Aim of the task
Condense the paragraph of the film review below that begins "Music: Terrific." into a short bulleted list, keeping its main facts.

Provided passage
=-=-=-=-=

Close-ups: There are numerous examples of John Hughes’s love of storytelling through close-ups of inanimate objects. My favourites come when Rooney calls both the Peterson and Frye households to check on the cover story. In each instance, when we cut to the house all we see is a close-up of the answerphone. Sloane’s is surrounded by make-up, sunglasses and the colour pink; Cameron’s by medicine bottles. We don’t see wide shots of the room because the close-up tells us all we need to know.

Music: Terrific. The pumping electro-bass of Sigue Sigue Sputnik’s Love Missile F1-11 scores Ferris’s lecture to camera about how to fake an illness. There are some really witty pieces of incidental music. Check out the early cue when we’re cutting between Ferris and Cameron talking on the phone. The former is having a tropical drink on a sun lounger, so the music is perky and summery; when we cut to the latter, who’s sick in bed, the tune turns dark and ominous. The kooky, catchy Oh Yeah by Yello is used twice: when we first see the Ferrari and over the end credits. The Flowerpot Men’s Beat City scores Ferris, Cameron and Sloane driving into Chicago. The Star Wars fanfare plays when the parking guys are racing around in the Ferrari. During the parade, Ferris mimes along to Wayne Newton’s Danke Schoen and the Beatles’ cover of Twist and Shout. (In a bit of foreshadowing, Ferris also sings a bit of the former in the film’s first five minutes. Jeanie later sings a bit of it too.) The terrific climactic sequence as Ferris races home is matched to the sound of The Beat’s March of the Swivelheads (a remix of Rotating Heads).

=-=-=-=-=

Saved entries

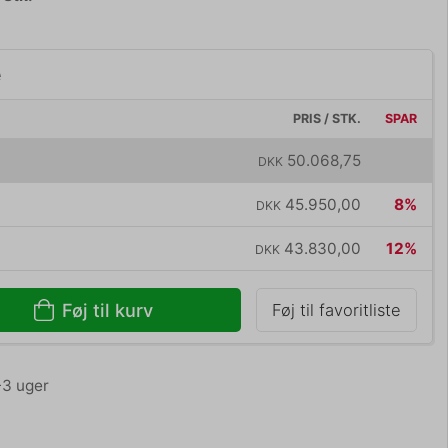
e
PRIS / STK.
SPAR
50.068,75
DKK
45.950,00
8%
DKK
43.830,00
12%
DKK
Føj til kurv
Føj til favoritliste
2-3 uger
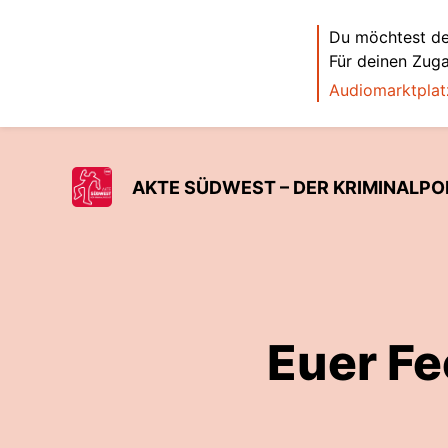
Du möchtest de
Für deinen Zug
Audiomarktplat
AKTE SÜDWEST – DER KRIMINALP
Euer Fe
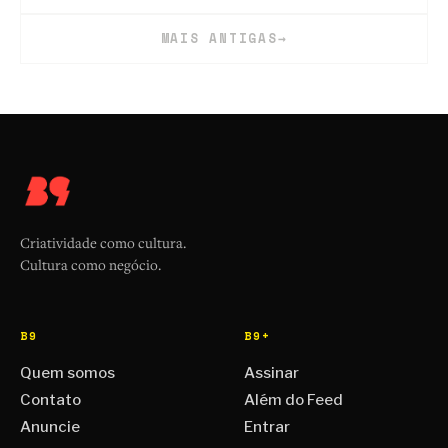
MAIS ANTIGAS
→
Criatividade como cultura.
Cultura como negócio.
B9
B9+
Quem somos
Assinar
Contato
Além do Feed
Anuncie
Entrar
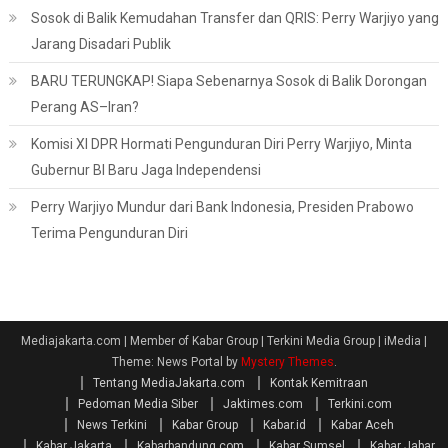
Sosok di Balik Kemudahan Transfer dan QRIS: Perry Warjiyo yang
Jarang Disadari Publik
BARU TERUNGKAP! Siapa Sebenarnya Sosok di Balik Dorongan
Perang AS–Iran?
Komisi XI DPR Hormati Pengunduran Diri Perry Warjiyo, Minta
Gubernur BI Baru Jaga Independensi
Perry Warjiyo Mundur dari Bank Indonesia, Presiden Prabowo
Terima Pengunduran Diri
Mediajakarta.com | Member of Kabar Group | Terkini Media Group | iMedia
|
Theme: News Portal by
Mystery Themes
.
Tentang MediaJakarta.com
Kontak Kemitraan
Pedoman Media Siber
Jaktimes.com
Terkini.com
News Terkini
Kabar Group
Kabar.id
Kabar Aceh
Kabar Jakarta
Kabarbandung.com
Kabar Sumsel
Kabar Jabar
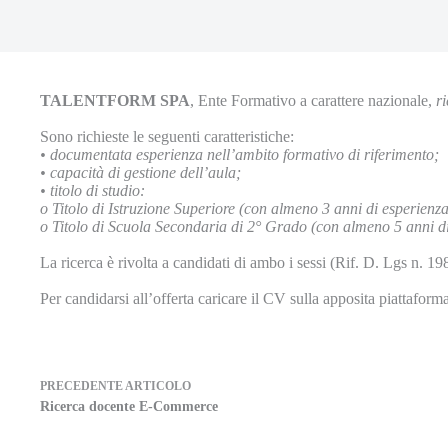
TALENTFORM SPA
, Ente Formativo a carattere nazionale,
r
Sono richieste le seguenti caratteristiche:
•
documentata esperienza nell’ambito formativo di riferimento;
•
capacità di gestione dell’aula;
•
titolo di studio:
o
Titolo di Istruzione Superiore (con almeno 3 anni di esperienz
o
Titolo di Scuola Secondaria di 2° Grado (con almeno 5 anni di
La ricerca è rivolta a candidati di ambo i sessi (Rif. D. Lgs n. 19
Per candidarsi all’offerta caricare il CV sulla apposita piattaform
PRECEDENTE
ARTICOLO
Ricerca docente E-Commerce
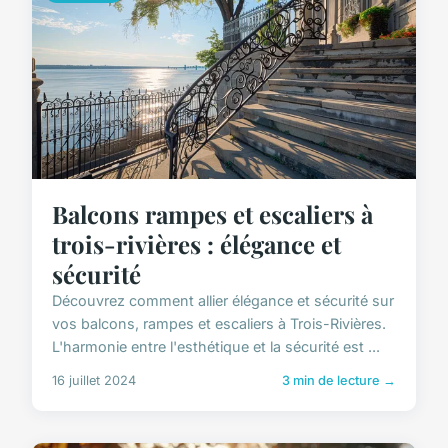
Balcons rampes et escaliers à
trois-rivières : élégance et
sécurité
Découvrez comment allier élégance et sécurité sur
vos balcons, rampes et escaliers à Trois-Rivières.
L'harmonie entre l'esthétique et la sécurité est ...
16 juillet 2024
3 min de lecture →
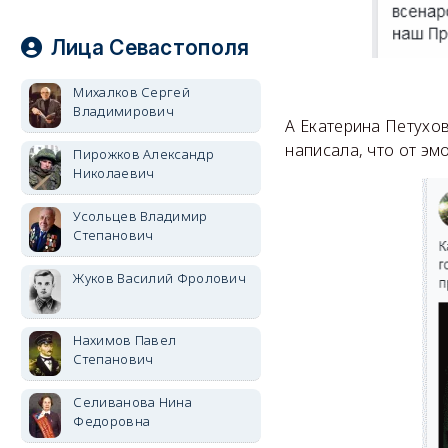
Лица Севастополя
Михалков Сергей
Владимирович
А Екатерина Петухов
написала, что от эм
Пирожков Александр
Николаевич
Усольцев Владимир
Степанович
Жуков Василий Фролович
Нахимов Павел
Степанович
Селиванова Нина
Федоровна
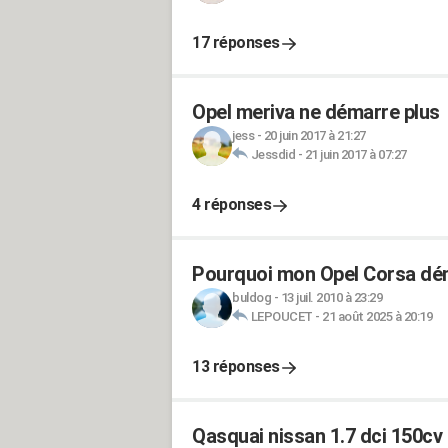
17 réponses
Opel meriva ne démarre plus
jess
-
20 juin 2017 à 21:27
Jessdid
-
21 juin 2017 à 07:27
4 réponses
Pourquoi mon Opel Corsa déma
buldog
-
13 juil. 2010 à 23:29
LEPOUCET
-
21 août 2025 à 20:19
13 réponses
Qasquai nissan 1.7 dci 150cv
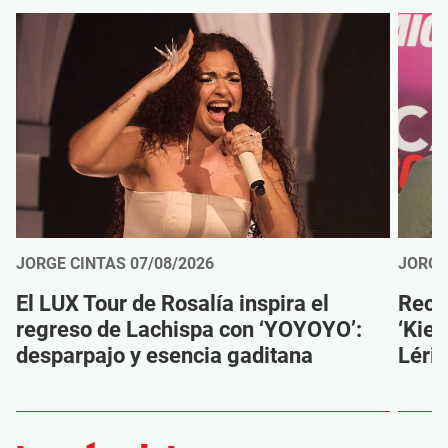
JORGE CINTAS
07/08/2026
JORGE
El LUX Tour de Rosalía inspira el
Reco
regreso de Lachispa con ‘YOYOYO’:
‘Kien
desparpajo y esencia gaditana
Léri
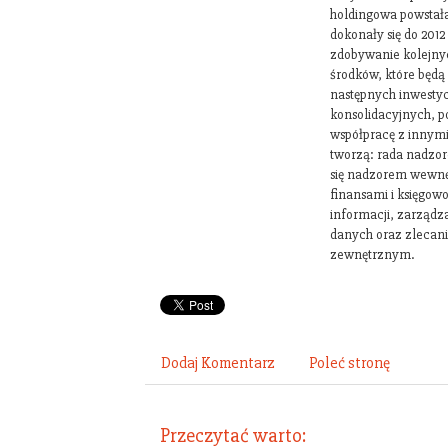
holdingowa powstał
dokonały się do 2012
zdobywanie kolejny
środków, które będą
następnych inwestyc
konsolidacyjnych, p
współpracę z innymi
tworzą: rada nadzor
się nadzorem wewnę
finansami i księgow
informacji, zarządz
danych oraz zleca
zewnętrznym.
Dodaj Komentarz
Poleć stronę
Przeczytać warto:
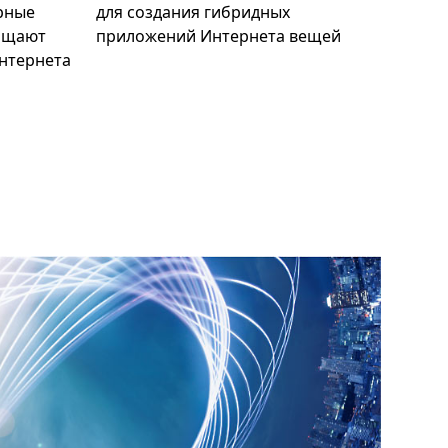
рные
для создания гибридных
ощают
приложений Интернета вещей
нтернета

=-=-=-=-=

Reply
- Overall, the music is terrific.
- Sigue Sigue Sputnik's "Love Missile F1-11" plays under Ferris's lecture to camera about faking an illness.
- The incidental music is witty. In an early phone call, the music is perky and summery on Ferris, who has a tropical drink on a sun lounger. It turns dark and ominous on Cameron, who is sick in bed.
- Yello's "Oh Yeah" plays twice: when the Ferrari first appears and over the end credits.
- The Flowerpot Men's "Beat City" plays as Ferris, Cameron and Sloane drive into Chicago.
- The Star Wars fanfare plays while the parking guys race around in the Ferrari.
- At the parade, Ferris mimes to Wayne Newton's "Danke Schoen" and the Beatles' cover of "Twist and Shout." Ferris also sings part of "Danke Schoen" in the first five minutes, and Jeanie later sings some of it too.
- The climax, as Ferris races home, is set to The Beat's "March of the Swivelheads," a remix of "Rotating Heads."